Они легли в кровать, и Джисон сразу прилип к нему всем телом, как осьминог, зарывшись лицом в его шею. —Я так рад, что мы дома, — прошептал он.
— Я тоже, щенок, — Минхо провёл рукой по его спине. — Я тоже.
Он лежал и слушал, как дыхание Джисона становится ровнее и глубже. Он смотрел в потолок и думал о том, что его жизнь — это лоскутное одеяло, сшитое из боли, предательства, потерь, но также из безумной верности, странной дружбы и этой… этой невероятной, исцеляющей любви. И он не стал бы менять в ней ничего. Потому что всё, что было, привело его сюда. К этому моменту.
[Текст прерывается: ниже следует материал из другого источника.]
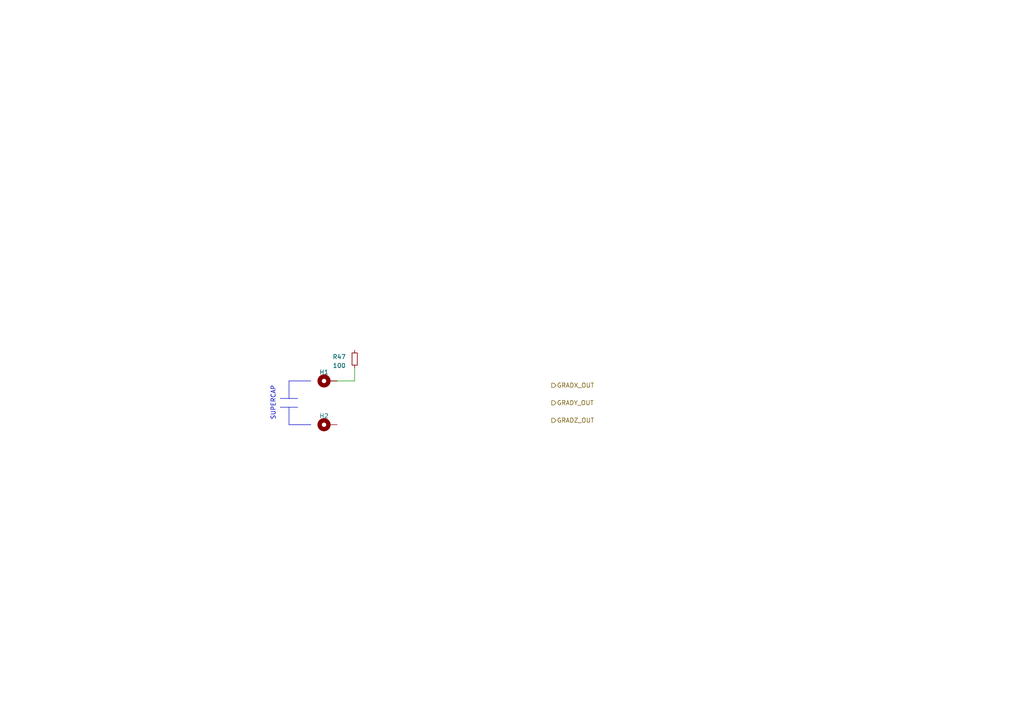
<source format=kicad_sch>
(kicad_sch (version 20230121) (generator eeschema)

  (uuid e84fbd7c-1d19-4fdf-a8cd-e3a71b416771)

  (paper "A4")

  


  (polyline (pts (xy 90.17 110.49) (xy 83.82 110.49))
    (stroke (width 0) (type default))
    (uuid 0a3de68d-1fd8-45f0-b42e-41f6f0e42d1b)
  )

  (wire (pts (xy 102.87 106.68) (xy 102.87 110.49))
    (stroke (width 0) (type default))
    (uuid 1057cfeb-2391-403b-8e98-1e943cc1c38e)
  )
  (polyline (pts (xy 81.28 118.11) (xy 86.36 118.11))
    (stroke (width 0) (type default))
    (uuid 2400e46f-8dc6-4fe5-b164-a5d718d2b6a4)
  )

  (wire (pts (xy 97.79 110.49) (xy 102.87 110.49))
    (stroke (width 0) (type default))
    (uuid 468c85fb-a11e-42f5-826e-a3a482f1b1dd)
  )
  (polyline (pts (xy 83.82 110.49) (xy 83.82 115.57))
    (stroke (width 0) (type default))
    (uuid a7b3ab8d-2248-4263-8ce2-309dffaf0fea)
  )
  (polyline (pts (xy 83.82 118.11) (xy 83.82 123.19))
    (stroke (width 0) (type default))
    (uuid cb1fc922-eff1-48f4-96cd-7bb8a31c27e1)
  )
  (polyline (pts (xy 83.82 123.19) (xy 90.17 123.19))
    (stroke (width 0) (type default))
    (uuid dbea8d20-edc4-4966-8b7f-c62cc7d1fd4f)
  )
  (polyline (pts (xy 81.28 115.57) (xy 86.36 115.57))
    (stroke (width 0) (type default))
    (uuid e605dbf2-f052-48a0-938e-868aaef433b4)
  )

  (text "SUPERCAP" (at 80.01 121.92 90)
    (effects (font (size 1.27 1.27)) (justify left bottom))
    (uuid 4464075f-b078-44bb-b2f2-14325b51198a)
  )

  (hierarchical_label "GRADX_OUT" (shape output) (at 160.02 111.76 0) (fields_autoplaced)
    (effects (font (size 1.27 1.27)) (justify left))
    (uuid 12f064aa-d7f1-499b-af3c-9e0fac8023e3)
  )
  (hierarchical_label "GRADY_OUT" (shape output) (at 160.02 116.84 0) (fields_autoplaced)
    (effects (font (size 1.27 1.27)) (justify left))
    (uuid 587268f6-b6ac-4a13-a01a-211e0f88e1a8)
  )
  (hierarchical_label "GRADZ_OUT" (shape output) (at 160.02 121.92 0) (fields_autoplaced)
    (effects (font (size 1.27 1.27)) (justify left))
    (uuid a1ac491f-a884-4195-8302-bff372c03868)
  )

  (symbol (lib_id "Device:R_Small") (at 102.87 104.14 0) (unit 1)
    (in_bom yes) (on_board yes) (dnp no)
    (uuid 0c01ac0d-1f47-4006-964c-4096f612180d)
    (property "Reference" "R47" (at 100.33 103.505 0)
      (effects (font (size 1.27 1.27)) (justify right))
    )
    (property "Value" "100" (at 100.33 106.045 0)
      (effects (font (size 1.27 1.27)) (justify right))
    )
    (property "Footprint" "" (at 102.87 104.14 0)
      (effects (font (size 1.27 1.27)) hide)
    )
    (property "Datasheet" "~" (at 102.87 104.14 0)
      (effects (font (size 1.27 1.27)) hide)
    )
    (pin "1" (uuid 32d0a2ca-3f0b-426b-b7c0-a58204a8a8dd))
    (pin "2" (uuid 4c08e5c4-6e67-433f-9c9e-7d9fcc6f3f87))
    (instances
      (project "MR-Core"
        (path "/46f23c25-7e91-4adf-b48b-186617ed34e8/c3cbaa5e-1958-4380-aa61-8222829fe4bc"
          (reference "R47") (unit 1)
        )
      )
    )
  )

  (symbol (lib_id "Mechanical:MountingHole_Pad") (at 95.25 110.49 90) (unit 1)
    (in_bom yes) (on_board yes) (dnp no) (fields_autoplaced)
    (uuid c7e34789-b2c5-498e-b332-f0f0afc2014c)
    (property "Reference" "H1" (at 93.98 107.95 90)
      (effects (font (size 1.27 1.27)))
    )
    (property "Value" "MountingHole_Pad" (at 93.98 107.95 90)
      (effects (font (size 1.27 1.27)) hide)
    )
    (property "Footprint" "" (at 95.25 110.49 0)
      (effects (font (size 1.27 1.27)) hide)
    )
    (property "Datasheet" "~" (at 95.25 110.49 0)
      (effects (font (size 1.27 1.27)) hide)
    )
    (pin "1" (uuid 3220a5bd-0c5e-41fb-9d7f-509ac240392f))
    (instances
      (project "MR-Core"
        (path "/46f23c25-7e91-4adf-b48b-186617ed34e8/c3cbaa5e-1958-4380-aa61-8222829fe4bc"
          (reference "H1") (unit 1)
        )
      )
    )
  )

  (symbol (lib_id "Mechanical:MountingHole_Pad") (at 95.25 123.19 90) (unit 1)
    (in_bom yes) (on_board yes) (dnp no) (fields_autoplaced)
    (uuid e89b2dbf-d45d-4f9b-be34-270b9586e7f8)
    (property "Reference" "H2" (at 93.98 120.65 90)
      (effects (font (size 1.27 1.27)))
    )
    (property "Value" "MountingHole_Pad" (at 93.98 120.65 90)
      (effects (font (size 1.27 1.27)) hide)
    )
    (property "Footprint" "" (at 95.25 123.19 0)
      (effects (font (size 1.27 1.27)) hide)
    )
    (property "Datasheet" "~" (at 95.25 123.19 0)
      (effects (font (size 1.27 1.27)) hide)
    )
    (pin "1" (uuid 70adf51a-b25c-4028-b52b-75277034aa26))
    (instances
      (project "MR-Core"
        (path "/46f23c25-7e91-4adf-b48b-186617ed34e8/c3cbaa5e-1958-4380-aa61-8222829fe4bc"
          (reference "H2") (unit 1)
        )
      )
    )
  )
)

</source>
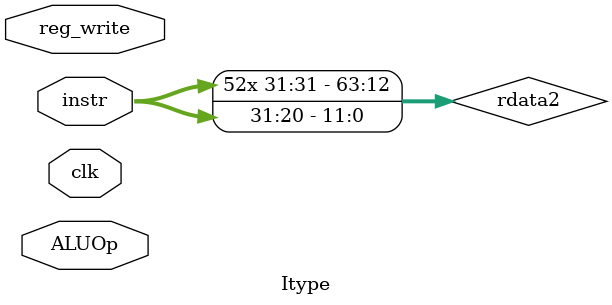
<source format=v>
`include "ALU_control.v"
`include "_64ALU.v"
`include "register.v"

module Itype(input clk,input [1:0]ALUOp,input reg_write,input [31:0]instr);
	wire [63:0]rdata1,rdata2,q,imm,rrdata2;	
	wire [63:0] d;
	wire [63:0] alu_in1,alu_in2,result;
	wire [1:0] ALUOp;
	wire Funct7,clk;
	wire [2:0] Funct3;
	wire [3:0] operation_result;
	assign rdata2 = {{53{instr[31]}},instr[30:20]}; // Sign Extension
	
	register RF(clk,rdata1,rrdata2,instr[19:15],instr[24:20],instr[11:7],d,reg_write);
	ALU_control my_alu_control(operation_result,ALUOp,instr[30],instr[14:12]);
	wire a_invert=operation_result[3];
	wire b_invert=operation_result[2];
	wire [1:0]operation=operation_result[1:0];
	_64ALU my_alu(d,carry_out,zero,rdata1,rdata2,a_invert,b_invert,b_invert,operation);
	initial
	begin
		$monitor("Time:%dClock:%b\tInstr:%h\tAluOp:%h\tOperationresult:%b\treg_write:%b\nReadData1: %h\t Read Data 2:%h \tWriteData %h\nrr1%d\trr2%d\twr%d\n",$time,clk,instr,ALUOp,operation_result,reg_write,rdata1,rdata2,d,instr[19:15],instr[24:20],instr[11:7]);
	end
	
endmodule 

</source>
К этому человеку. К этому дому.
---
На следующее утро все собрались в огромной кухне особняка Чана. Было шумно, тесно и по-домашнему беспорядочно. Хёнджин пытался приготовить яичницу на сковороде, которая была явно ему мала. Феликс наливал кофе. Чанбин и Сынмин о чём-то спорили на своём странном языке. Чан стоял у плиты, держа на руке Юри, и показывал ей, как готовится бекон, на полном серьёзе объясняя процессы Maillard reaction.
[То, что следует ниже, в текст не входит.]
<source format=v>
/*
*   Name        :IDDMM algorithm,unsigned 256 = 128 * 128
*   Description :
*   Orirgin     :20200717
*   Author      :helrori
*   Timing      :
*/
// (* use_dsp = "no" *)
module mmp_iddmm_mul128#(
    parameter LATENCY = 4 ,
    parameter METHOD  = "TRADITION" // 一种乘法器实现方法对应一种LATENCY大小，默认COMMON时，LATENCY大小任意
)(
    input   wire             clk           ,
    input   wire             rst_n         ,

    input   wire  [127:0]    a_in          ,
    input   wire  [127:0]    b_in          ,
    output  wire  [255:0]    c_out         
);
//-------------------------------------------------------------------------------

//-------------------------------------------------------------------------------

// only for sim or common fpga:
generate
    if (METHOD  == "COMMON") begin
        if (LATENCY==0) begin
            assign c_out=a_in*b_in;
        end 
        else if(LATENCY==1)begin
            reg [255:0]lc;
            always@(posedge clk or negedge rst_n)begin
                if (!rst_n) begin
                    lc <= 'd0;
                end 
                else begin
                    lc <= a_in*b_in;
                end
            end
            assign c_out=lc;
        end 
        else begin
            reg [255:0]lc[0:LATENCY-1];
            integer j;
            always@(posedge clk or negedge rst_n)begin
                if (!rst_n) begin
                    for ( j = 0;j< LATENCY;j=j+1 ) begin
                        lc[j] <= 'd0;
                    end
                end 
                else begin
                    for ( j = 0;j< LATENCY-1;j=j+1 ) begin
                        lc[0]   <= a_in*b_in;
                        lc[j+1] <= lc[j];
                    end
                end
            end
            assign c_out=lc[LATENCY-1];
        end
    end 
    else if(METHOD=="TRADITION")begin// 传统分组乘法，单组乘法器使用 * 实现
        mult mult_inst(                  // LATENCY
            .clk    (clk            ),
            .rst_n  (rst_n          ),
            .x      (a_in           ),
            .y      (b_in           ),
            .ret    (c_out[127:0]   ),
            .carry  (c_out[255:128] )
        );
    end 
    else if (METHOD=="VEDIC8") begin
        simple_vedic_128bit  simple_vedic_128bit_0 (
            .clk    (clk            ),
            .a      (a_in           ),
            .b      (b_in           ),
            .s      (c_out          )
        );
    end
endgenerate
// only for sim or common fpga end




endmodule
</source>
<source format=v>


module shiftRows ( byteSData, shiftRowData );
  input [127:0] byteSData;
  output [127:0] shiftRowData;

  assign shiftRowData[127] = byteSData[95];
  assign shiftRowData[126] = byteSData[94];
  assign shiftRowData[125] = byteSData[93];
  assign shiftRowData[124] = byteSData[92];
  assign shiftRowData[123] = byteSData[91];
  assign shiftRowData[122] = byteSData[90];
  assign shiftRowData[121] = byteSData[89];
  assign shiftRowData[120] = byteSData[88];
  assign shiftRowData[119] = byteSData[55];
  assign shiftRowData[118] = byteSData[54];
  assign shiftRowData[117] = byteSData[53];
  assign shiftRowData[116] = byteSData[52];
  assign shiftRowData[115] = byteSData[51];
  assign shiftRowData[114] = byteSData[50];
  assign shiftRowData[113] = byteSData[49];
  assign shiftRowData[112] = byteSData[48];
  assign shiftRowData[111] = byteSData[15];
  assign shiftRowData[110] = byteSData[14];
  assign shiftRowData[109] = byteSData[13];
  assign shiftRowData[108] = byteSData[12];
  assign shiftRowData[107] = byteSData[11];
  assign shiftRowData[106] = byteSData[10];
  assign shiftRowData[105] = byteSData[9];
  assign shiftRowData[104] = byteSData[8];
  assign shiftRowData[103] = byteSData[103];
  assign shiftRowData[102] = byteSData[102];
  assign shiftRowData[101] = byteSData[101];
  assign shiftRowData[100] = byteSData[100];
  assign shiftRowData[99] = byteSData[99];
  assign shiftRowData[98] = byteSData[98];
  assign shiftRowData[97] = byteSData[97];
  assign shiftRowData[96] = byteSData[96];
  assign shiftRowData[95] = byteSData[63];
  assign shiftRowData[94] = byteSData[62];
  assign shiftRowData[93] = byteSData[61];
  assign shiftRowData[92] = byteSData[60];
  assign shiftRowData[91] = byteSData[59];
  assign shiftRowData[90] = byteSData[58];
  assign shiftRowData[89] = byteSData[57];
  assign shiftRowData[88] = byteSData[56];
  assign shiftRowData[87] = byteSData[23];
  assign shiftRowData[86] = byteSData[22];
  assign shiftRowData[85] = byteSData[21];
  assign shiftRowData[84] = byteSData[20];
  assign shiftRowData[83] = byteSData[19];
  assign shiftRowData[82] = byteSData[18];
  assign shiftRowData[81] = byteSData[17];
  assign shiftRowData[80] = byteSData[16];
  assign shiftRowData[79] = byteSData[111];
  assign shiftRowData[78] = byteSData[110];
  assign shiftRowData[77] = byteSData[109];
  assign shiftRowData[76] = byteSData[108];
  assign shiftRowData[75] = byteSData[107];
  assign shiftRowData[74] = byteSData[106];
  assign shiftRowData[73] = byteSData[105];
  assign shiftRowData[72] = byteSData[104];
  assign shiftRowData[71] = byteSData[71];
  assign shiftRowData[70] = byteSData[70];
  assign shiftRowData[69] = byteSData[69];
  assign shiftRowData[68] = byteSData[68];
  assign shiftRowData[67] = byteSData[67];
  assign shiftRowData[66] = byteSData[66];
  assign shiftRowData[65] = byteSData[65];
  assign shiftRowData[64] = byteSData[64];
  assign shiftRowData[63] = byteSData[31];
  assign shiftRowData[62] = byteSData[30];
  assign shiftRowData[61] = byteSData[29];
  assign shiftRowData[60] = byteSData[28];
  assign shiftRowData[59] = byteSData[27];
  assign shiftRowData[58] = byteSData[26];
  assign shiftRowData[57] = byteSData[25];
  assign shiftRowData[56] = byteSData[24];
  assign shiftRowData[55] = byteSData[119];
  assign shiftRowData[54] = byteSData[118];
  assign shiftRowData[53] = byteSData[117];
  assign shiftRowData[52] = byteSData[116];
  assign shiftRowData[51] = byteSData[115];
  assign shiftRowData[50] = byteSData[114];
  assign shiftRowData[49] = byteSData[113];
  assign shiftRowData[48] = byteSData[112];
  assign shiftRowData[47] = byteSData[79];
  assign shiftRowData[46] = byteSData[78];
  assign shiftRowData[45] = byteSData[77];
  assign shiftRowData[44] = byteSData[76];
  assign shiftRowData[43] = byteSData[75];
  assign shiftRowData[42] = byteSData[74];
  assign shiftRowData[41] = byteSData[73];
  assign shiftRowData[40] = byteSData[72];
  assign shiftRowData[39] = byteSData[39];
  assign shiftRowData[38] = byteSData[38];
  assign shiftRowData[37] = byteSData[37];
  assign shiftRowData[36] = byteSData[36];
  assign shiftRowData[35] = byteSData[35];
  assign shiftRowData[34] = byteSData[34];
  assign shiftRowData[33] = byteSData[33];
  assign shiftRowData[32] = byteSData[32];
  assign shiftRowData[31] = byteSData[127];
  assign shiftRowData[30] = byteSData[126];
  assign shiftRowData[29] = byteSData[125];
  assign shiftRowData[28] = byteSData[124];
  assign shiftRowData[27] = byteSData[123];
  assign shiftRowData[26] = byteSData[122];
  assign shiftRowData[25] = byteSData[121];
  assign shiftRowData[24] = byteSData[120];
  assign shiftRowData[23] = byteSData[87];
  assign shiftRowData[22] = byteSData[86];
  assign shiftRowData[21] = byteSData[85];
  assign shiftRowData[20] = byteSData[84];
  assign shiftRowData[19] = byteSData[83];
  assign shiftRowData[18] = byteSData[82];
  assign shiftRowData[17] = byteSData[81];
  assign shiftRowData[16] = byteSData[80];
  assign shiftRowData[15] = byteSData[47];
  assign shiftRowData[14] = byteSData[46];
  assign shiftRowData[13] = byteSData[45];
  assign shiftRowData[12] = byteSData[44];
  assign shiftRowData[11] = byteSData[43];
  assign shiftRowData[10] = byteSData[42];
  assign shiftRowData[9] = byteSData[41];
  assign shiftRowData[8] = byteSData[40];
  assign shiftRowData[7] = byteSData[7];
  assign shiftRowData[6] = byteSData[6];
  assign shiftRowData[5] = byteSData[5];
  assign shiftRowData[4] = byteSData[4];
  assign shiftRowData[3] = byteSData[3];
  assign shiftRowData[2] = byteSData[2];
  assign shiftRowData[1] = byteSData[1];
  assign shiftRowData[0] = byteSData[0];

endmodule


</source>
Соён сидела за столом и смотрела на них всех. На свою странную, безумную, прекрасную семью. И улыбалась.
Джисон, влетев в кухню как ураган, обнял сзади Минхо, который резал фрукты. —Доброе утро, семья! — прокричал он на всю кухню.
Все как-то разом обернулись и ответили ему — кто кивком, кто ухмылкой, кто криком: «Выключи уже этот чертов бекон, он горит!».
И в этот момент, среди этого хаоса, запаха жареного бекона, кофе и детской присыпки, среди смеха и споров, каждый из них понял одну простую вещь. Они прошли через огонь и воду. Они предавали и прощали. Они ломали и строили заново. Они теряли и находили.
Но в конце концов они нашли друг друга. И построили этот дом. Не из бетона и стекла, а из доверия, прощения и этой ебанутой, непобедимой любви. И это был единственный дом, который имел значение. Потому что он был их.